TASK LIST →
- a) In the article on the Child Rights Act, why does the author regard the Act's requirement that a High Court sit with assessors as anomalous? Answer in one to three sentences.
- b) Say whether each statement agrees with the article on the Child Rights Act, answering yes or no and quoting the deciding words: (i) The Act defines a child as any person under eighteen years of age. (ii) The Act creates the Family Court only for the Federal Capital Territory. (iii) The author considers the second part of the formulation from MADUKOLU vs. NKEMDILIM applicable to the piece's subject matter.

TEXT TO READ →
________

By Abubakar Sani   |   18 July 2017   |   3:27 am

Justice Walter Onnoghen


This question is prompted by certain provisions of the Child Rights Act 2003, which require a High Court to sit with assessors when hearing matters involving children. I believe that to the extent that the 1999 Constitution provides that a High Court shall be duly constituted if it consists of at least a judge of that court, those provisions of the Act are anomalous, if not out rightly inconsistent with the Constitution.

Jurisdiction Generally
Jurisdiction means the authority which a court has to decide matters that are litigated before it or to take cognizance of matters presented in a formal way for its decision: MOBIL OIL vs. LASEPA (2003) 104 LRCN @240 @ 262 per Ayoola, JSC. Jurisdiction is conferred on a court by statute or the Constitution and its limits are likewise imposed by the statute, charter or commission under which the court is constituted; it may be extended or restricted by similar means: S.P.D.C. vs. ISAIAH (2001) FWLR pt. 56 pg. 608

It is trite law that a court is competent to hear a matter when: 1. It is properly constituted as regards the number and qualification of the members of the bench and no member is disqualified for one reason or another; ii. The subject matter of the case is within its jurisdiction and there is no feature in the case, which prevents the court from exercising jurisdiction; and iii.The case comes before the court initiated by due process of law, and upon fulfillment of any condition precedent to the exercise of jurisdiction
See MADUKOLU vs. NKEMDILIM (1962) 2 SCNLR. I believe the first part of the above formulation is applicable to the subject matter of this piece

The Child Rights Act
The National Assembly enacted this statute in 2003. As its title suggests, its purpose is the protection of the rights of the child, which the Act defines as any person under the age of eighteen (18) years – See Section 277 of the Act. As part of its safeguards for the rights of children, the Act creates a special court – “the Family Court” – for each State of the Federation and the Federal Capital Territory, Abuja. The Family Court consists of two levels, the court as a Magistrate Court and as a Division of the High Court: See Sections 149 & 150 of the Act.

________

Annotated element listings →
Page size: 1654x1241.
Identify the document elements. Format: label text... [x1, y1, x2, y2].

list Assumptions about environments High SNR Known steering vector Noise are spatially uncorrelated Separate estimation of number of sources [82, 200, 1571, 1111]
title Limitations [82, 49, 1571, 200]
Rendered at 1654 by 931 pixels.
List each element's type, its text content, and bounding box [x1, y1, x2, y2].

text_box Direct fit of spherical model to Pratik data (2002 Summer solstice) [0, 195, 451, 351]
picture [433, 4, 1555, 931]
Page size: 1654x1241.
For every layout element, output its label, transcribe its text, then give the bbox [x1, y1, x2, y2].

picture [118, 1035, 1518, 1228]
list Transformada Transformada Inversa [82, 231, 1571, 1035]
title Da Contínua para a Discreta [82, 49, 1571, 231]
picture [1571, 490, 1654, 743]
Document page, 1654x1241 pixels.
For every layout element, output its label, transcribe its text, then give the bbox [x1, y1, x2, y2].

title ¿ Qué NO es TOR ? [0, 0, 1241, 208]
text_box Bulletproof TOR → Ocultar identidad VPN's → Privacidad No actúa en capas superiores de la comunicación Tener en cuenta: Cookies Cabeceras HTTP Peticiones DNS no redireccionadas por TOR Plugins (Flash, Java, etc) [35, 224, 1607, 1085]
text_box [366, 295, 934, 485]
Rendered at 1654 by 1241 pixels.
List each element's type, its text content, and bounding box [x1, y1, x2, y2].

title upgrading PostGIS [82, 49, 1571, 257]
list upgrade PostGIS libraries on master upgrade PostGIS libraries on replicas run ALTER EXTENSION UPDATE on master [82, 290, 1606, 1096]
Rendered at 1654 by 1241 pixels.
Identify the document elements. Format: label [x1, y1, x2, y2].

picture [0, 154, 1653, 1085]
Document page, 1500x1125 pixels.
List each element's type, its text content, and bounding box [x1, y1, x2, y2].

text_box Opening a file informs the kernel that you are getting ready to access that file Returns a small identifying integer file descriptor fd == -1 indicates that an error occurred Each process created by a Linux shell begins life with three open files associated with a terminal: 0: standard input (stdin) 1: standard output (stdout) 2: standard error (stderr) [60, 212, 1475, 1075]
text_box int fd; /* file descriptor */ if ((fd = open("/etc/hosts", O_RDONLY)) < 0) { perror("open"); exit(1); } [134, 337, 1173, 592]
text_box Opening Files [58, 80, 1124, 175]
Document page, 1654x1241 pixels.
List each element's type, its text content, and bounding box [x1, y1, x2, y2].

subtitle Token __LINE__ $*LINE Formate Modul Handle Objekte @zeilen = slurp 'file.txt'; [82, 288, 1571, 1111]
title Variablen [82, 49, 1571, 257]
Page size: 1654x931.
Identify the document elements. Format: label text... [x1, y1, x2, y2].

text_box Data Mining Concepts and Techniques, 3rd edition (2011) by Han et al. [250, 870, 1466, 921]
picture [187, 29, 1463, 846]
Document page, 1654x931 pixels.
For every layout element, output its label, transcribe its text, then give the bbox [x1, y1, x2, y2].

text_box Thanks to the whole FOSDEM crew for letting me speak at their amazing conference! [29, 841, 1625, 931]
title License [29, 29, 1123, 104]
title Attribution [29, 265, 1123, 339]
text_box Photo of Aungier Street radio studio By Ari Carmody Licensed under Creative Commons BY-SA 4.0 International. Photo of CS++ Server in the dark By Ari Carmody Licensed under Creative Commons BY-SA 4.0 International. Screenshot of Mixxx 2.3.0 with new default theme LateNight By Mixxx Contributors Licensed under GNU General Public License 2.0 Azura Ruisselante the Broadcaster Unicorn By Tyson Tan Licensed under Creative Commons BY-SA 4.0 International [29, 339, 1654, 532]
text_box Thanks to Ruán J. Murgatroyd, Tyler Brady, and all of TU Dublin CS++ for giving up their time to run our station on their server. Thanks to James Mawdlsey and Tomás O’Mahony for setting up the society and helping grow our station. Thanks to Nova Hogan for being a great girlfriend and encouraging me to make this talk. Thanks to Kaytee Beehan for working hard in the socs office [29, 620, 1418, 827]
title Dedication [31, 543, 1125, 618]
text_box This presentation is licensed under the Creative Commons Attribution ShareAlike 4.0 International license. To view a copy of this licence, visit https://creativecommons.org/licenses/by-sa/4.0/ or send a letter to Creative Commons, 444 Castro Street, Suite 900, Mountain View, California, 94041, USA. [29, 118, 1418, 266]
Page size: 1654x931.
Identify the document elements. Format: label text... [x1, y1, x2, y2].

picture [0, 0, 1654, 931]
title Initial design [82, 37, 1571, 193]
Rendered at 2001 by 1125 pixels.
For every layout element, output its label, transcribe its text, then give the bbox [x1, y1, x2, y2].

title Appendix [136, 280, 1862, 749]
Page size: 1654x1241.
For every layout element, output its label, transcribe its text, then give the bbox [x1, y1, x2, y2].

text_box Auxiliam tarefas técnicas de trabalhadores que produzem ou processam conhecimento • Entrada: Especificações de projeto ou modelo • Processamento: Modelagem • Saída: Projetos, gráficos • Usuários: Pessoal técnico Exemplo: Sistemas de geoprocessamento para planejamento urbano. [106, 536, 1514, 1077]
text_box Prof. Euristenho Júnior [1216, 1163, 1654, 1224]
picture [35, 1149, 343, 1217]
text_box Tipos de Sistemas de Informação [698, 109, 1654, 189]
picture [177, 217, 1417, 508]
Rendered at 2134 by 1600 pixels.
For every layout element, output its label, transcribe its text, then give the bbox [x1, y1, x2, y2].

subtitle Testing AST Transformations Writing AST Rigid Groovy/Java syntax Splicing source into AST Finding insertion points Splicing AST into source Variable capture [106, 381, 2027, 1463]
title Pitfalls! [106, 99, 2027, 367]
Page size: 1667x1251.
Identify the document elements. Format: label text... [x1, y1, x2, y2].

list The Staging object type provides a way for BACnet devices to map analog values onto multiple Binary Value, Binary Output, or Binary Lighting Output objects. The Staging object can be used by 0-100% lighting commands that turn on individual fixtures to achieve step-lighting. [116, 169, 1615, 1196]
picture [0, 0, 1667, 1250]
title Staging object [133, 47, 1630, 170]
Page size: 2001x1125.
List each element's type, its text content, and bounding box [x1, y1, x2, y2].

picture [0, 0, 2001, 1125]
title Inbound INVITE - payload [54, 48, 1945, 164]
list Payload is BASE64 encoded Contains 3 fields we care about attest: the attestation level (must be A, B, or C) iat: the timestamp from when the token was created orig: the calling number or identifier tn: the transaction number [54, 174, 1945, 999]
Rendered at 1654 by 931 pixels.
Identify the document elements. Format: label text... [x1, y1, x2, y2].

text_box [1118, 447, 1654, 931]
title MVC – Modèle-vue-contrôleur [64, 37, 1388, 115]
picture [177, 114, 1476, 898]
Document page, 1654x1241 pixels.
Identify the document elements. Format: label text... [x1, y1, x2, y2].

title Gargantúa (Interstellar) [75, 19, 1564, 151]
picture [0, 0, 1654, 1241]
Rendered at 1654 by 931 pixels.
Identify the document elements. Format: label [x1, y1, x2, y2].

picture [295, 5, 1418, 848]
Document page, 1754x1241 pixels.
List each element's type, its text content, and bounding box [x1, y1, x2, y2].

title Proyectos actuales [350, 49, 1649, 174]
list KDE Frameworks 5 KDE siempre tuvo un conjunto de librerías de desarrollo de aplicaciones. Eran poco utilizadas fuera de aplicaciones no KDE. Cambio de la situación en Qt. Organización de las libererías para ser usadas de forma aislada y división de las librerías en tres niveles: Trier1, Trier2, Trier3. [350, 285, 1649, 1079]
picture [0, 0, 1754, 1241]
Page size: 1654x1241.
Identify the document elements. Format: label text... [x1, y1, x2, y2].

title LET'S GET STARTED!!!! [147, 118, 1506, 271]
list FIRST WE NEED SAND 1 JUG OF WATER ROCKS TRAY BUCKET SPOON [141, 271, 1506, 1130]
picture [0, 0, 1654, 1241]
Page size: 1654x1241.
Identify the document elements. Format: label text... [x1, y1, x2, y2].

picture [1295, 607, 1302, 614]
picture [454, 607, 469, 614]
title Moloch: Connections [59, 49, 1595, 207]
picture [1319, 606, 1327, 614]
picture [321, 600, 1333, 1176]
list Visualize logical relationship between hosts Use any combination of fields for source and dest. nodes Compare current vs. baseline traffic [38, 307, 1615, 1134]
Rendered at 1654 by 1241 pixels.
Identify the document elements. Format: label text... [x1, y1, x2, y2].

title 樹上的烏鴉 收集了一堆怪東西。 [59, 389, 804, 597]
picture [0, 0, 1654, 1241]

________

SOLVED TASKS →
- a) The 1999 Constitution provides that a High Court is duly constituted if it consists of at least a judge of that court. The Act, however, requires a High Court to sit with assessors when hearing matters involving children, so the author considers those provisions anomalous, if not outright inconsistent with the Constitution.

- b)
(i) Yes: "any person under the age of eighteen (18) years"
(ii) No: "for each State of the Federation and the Federal Capital Territory, Abuja"
(iii) No: "I believe the first part of the above formulation is applicable to the subject matter of this piece"